- **SHORT EXERCISE 1**
Repeat the portion of the reading text on rides and the senses from "Sunday, March 3, 2013" up to and including "on the road.", word for word.
- **SHORT EXERCISE 2**
Pull out every line of the entries that contains the string "tuplet". Matching is case-sensitive.

- **READING TEXT**
┄┄┄┄┄┄

Sunday, March 3, 2013

Of Rides and Senses



In Chicago, I used to take the blue line to go to downtown. As I waited at the station, I looked at the cars on the highway, which was parallel to the tracks. I liked to watch the cars zooming by. They moved one after another in a disciplined way. The windowpanes of the cars were closed. The driver and the passengers were not comfortable to allow the unruly wind inside the car. The weather of the Chicago had to be blamed in that aspect. It was too cold in the winters and too hot in the summers. The driver and the passengers were accustomed to the unnatural wind circulating inside the car instead of the natural one. I have been inside one of those cars and I heard only the constant hum of the tyres on the road.

Unlike the dull rides in Chicago, the rides in my hometown, Warangal, indulged the five senses. I remember one such ride that I had a couple of years ago.

┄┄┄┄┄┄

- **RECORDS TO PROCESS**
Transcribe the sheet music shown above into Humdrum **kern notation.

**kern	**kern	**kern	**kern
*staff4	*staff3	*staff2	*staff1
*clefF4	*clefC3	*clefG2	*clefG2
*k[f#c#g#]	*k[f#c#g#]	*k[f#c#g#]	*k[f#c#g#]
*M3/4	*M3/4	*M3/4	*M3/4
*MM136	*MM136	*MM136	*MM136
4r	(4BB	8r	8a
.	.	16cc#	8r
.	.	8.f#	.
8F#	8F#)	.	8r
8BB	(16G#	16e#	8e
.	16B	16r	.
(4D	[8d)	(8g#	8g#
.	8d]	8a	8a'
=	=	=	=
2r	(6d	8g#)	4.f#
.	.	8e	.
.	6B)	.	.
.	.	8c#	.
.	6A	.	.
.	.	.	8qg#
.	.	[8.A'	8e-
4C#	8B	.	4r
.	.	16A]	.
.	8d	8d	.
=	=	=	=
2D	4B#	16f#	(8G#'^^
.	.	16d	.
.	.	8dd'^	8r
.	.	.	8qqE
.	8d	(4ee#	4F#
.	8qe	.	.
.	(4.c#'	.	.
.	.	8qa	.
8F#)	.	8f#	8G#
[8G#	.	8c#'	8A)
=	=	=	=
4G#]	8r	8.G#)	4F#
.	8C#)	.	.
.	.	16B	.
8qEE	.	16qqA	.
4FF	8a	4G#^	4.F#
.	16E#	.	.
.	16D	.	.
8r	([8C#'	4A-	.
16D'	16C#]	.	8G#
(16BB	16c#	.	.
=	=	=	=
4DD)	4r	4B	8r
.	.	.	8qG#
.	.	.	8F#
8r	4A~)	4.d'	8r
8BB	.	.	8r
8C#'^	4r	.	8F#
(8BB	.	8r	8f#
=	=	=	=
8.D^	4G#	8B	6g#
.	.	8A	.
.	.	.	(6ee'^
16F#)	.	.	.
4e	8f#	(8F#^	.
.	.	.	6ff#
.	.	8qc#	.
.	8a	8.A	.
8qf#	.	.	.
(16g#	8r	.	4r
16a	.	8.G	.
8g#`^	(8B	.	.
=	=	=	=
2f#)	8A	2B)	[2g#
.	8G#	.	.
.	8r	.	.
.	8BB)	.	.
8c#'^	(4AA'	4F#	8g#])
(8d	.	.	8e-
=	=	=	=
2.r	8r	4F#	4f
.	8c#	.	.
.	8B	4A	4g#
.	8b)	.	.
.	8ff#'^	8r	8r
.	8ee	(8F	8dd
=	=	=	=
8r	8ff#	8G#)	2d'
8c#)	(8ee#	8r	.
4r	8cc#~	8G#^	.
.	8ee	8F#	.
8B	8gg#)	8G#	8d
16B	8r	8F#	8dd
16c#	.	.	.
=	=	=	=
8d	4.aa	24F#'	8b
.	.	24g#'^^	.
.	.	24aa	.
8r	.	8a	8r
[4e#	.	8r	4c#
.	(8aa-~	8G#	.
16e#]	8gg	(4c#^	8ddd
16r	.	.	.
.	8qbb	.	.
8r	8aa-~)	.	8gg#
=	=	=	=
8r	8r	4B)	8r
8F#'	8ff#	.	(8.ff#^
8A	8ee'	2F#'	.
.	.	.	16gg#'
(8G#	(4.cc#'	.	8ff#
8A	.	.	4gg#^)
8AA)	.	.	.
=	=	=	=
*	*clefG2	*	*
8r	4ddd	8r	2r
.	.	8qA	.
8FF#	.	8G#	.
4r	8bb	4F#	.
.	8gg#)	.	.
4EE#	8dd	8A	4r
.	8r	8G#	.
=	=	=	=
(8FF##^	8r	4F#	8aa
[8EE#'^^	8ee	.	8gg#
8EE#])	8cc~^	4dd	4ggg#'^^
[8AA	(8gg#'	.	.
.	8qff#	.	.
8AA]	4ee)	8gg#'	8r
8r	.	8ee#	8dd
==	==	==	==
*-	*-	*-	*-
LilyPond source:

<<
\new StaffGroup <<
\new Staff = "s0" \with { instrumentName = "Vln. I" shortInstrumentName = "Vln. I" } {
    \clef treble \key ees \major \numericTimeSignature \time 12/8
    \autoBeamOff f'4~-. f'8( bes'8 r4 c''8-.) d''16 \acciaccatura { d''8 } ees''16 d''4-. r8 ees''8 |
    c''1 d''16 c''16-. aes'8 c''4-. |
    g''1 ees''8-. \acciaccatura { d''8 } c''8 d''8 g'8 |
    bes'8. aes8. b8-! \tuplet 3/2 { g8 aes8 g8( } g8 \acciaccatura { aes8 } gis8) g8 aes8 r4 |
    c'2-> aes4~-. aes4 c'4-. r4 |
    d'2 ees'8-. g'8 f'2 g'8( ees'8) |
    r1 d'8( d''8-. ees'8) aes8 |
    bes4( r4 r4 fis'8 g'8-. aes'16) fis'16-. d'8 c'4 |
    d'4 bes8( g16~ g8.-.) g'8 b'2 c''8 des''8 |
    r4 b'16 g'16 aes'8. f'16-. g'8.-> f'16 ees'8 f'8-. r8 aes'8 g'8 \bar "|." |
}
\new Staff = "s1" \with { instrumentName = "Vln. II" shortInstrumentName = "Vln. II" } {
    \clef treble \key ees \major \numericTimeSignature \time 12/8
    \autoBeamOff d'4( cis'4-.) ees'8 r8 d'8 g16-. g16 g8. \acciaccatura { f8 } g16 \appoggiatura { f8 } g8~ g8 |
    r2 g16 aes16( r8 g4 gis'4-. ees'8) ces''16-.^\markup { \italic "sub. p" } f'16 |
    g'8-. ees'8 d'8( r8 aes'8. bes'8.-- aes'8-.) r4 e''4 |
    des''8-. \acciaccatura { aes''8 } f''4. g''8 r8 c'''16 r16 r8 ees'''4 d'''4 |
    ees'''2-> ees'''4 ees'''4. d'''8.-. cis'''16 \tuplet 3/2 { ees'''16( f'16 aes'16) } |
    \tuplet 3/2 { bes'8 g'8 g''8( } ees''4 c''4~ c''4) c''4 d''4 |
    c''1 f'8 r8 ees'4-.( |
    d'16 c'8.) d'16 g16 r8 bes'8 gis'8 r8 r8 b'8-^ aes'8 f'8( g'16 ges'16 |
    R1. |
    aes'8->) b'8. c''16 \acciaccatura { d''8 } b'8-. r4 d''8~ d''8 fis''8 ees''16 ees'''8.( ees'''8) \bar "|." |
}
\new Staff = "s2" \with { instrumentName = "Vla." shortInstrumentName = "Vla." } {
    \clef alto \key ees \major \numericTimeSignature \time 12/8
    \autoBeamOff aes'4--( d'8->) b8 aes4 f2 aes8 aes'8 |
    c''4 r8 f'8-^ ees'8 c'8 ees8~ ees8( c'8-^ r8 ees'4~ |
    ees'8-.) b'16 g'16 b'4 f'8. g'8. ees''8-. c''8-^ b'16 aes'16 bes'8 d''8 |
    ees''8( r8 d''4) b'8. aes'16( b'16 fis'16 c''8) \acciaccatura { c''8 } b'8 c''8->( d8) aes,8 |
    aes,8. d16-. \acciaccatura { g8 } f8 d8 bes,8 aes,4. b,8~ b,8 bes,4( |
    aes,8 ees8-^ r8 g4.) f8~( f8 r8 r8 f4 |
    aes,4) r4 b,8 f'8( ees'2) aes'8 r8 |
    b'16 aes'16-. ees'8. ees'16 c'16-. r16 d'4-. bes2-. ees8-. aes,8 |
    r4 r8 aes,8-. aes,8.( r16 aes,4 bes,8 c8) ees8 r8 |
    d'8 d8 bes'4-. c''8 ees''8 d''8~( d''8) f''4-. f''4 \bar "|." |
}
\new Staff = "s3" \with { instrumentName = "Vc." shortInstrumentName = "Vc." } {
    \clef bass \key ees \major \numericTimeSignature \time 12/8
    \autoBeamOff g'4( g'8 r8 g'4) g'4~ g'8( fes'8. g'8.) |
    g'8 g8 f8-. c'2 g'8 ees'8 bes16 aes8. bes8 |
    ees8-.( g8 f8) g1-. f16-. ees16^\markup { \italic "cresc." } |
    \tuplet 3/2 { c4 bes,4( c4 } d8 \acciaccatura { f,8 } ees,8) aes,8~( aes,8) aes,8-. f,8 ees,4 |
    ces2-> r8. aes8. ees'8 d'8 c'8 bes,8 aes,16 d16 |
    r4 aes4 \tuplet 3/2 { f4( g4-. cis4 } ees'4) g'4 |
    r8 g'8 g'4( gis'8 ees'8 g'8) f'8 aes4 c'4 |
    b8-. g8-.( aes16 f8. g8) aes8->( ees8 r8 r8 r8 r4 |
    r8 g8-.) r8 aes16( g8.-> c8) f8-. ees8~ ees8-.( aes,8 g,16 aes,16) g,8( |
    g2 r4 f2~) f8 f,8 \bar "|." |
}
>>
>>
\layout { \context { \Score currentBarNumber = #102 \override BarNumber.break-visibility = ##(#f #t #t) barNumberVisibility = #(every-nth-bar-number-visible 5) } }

┄┄┄┄┄┄

- **RIGHT ANSWER 1**
Sunday, March 3, 2013

Of Rides and Senses



In Chicago, I used to take the blue line to go to downtown. As I waited at the station, I looked at the cars on the highway, which was parallel to the tracks. I liked to watch the cars zooming by. They moved one after another in a disciplined way. The windowpanes of the cars were closed. The driver and the passengers were not comfortable to allow the unruly wind inside the car. The weather of the Chicago had to be blamed in that aspect. It was too cold in the winters and too hot in the summers. The driver and the passengers were accustomed to the unnatural wind circulating inside the car instead of the natural one. I have been inside one of those cars and I heard only the constant hum of the tyres on the road.

- **RIGHT ANSWER 2**
    bes'8. aes8. b8-! \tuplet 3/2 { g8 aes8 g8( } g8 \acciaccatura { aes8 } gis8) g8 aes8 r4 |
    ees'''2-> ees'''4 ees'''4. d'''8.-. cis'''16 \tuplet 3/2 { ees'''16( f'16 aes'16) } |
    \tuplet 3/2 { bes'8 g'8 g''8( } ees''4 c''4~ c''4) c''4 d''4 |
    \tuplet 3/2 { c4 bes,4( c4 } d8 \acciaccatura { f,8 } ees,8) aes,8~( aes,8) aes,8-. f,8 ees,4 |
    r4 aes4 \tuplet 3/2 { f4( g4-. cis4 } ees'4) g'4 |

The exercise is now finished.